■ Desafio ■
Para cada afirmação, diga se ela está de acordo com o texto sobre igualdade, respondendo sim ou não e citando as palavras exatas do texto que decidem a questão. (a) O Coletivo Feminista Internacional queria que as mulheres fossem iguais aos homens. (b) O texto afirma que os homens também são explorados. (c) Igualdade e democracia são chamadas de grandes mitos liberais.

■ Texto da página ■

══════════

S. F. • Eu acho que agora há um conceito generalizado sobre a igualdade… É como a democracia: como você pode ser contra a democracia? Como você pode ser contra a igualdade? Estes são os grandes mitos liberais: igualdade, democracia, certo? Mas, na realidade, quando o movimento das mulheres colocou a igualdade em sua bandeira, foi realmente problemático. Em primeiro lugar, ok, você quer ser igual aos homens, mas a que homens? Você quer ser igual, por exemplo, aos homens negros do Rio de Janeiro ou de Nova York, que estão sendo mortos pela polícia? Que não têm nenhum poder? Você quer ser igual aos homens da classe trabalhadora, que vão todos os dias para a fábrica e ganham um salário baixo? Então nós [o Coletivo Feminista Internacional] dissemos: “Não, não queremos ser iguais aos homens porque, em primeiro lugar, não acreditamos que os homens sejam liberados. Queremos mudar a nossa posição. Queremos recusar a exploração. Não queremos trocar um tipo de exploração por outro. Não queremos propagar a ideia de que o estado do homem é um estado bom, ideal, porque reconhecemos que os homens também são explorados.”

══════════

■ Registros fornecidos ■
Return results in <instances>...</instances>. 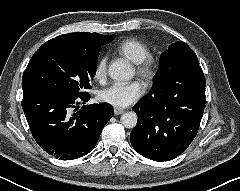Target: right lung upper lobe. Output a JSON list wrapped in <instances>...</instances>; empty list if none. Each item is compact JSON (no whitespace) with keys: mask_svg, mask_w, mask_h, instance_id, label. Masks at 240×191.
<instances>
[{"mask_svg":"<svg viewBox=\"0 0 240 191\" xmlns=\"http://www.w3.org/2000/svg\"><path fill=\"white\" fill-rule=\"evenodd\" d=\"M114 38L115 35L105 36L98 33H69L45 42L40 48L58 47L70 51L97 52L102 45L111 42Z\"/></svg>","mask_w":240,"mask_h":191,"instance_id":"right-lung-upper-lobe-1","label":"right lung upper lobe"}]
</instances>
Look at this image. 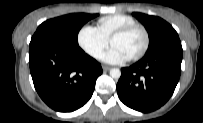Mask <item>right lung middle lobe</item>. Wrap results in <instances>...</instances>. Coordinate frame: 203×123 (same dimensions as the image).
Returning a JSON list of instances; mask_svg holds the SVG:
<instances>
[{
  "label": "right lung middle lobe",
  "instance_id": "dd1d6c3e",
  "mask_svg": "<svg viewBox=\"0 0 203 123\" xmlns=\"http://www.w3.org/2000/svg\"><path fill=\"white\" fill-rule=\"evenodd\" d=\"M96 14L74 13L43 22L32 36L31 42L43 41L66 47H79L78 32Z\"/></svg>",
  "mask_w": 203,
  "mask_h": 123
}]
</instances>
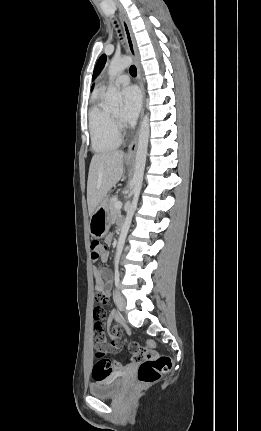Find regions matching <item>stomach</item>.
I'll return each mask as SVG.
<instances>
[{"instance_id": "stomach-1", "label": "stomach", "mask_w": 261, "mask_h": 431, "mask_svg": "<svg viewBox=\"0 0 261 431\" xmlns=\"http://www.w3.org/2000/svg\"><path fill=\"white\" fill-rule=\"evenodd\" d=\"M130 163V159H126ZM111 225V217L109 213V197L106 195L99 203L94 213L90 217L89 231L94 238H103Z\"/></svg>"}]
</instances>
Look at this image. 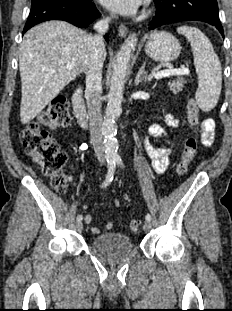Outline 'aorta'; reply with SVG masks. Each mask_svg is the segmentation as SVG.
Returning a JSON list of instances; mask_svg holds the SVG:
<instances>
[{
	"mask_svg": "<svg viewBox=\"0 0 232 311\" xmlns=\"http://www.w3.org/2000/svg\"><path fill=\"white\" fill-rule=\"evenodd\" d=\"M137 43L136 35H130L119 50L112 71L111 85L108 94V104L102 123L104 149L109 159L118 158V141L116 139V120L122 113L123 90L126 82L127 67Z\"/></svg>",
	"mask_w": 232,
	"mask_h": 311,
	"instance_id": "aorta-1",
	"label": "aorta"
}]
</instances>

══════════

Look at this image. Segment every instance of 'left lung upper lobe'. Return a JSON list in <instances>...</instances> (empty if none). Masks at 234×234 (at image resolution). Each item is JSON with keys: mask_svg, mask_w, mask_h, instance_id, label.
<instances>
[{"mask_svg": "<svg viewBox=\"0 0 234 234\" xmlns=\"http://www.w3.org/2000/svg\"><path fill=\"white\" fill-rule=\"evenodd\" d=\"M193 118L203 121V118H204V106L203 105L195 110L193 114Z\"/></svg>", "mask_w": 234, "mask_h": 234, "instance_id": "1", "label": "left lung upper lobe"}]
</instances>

══════════

■ Resposta completa ■
(a) Não: "Não, não queremos ser iguais aos homens".
(b) Sim: "reconhecemos que os homens também são explorados".
(c) Sim: "Estes são os grandes mitos liberais: igualdade, democracia".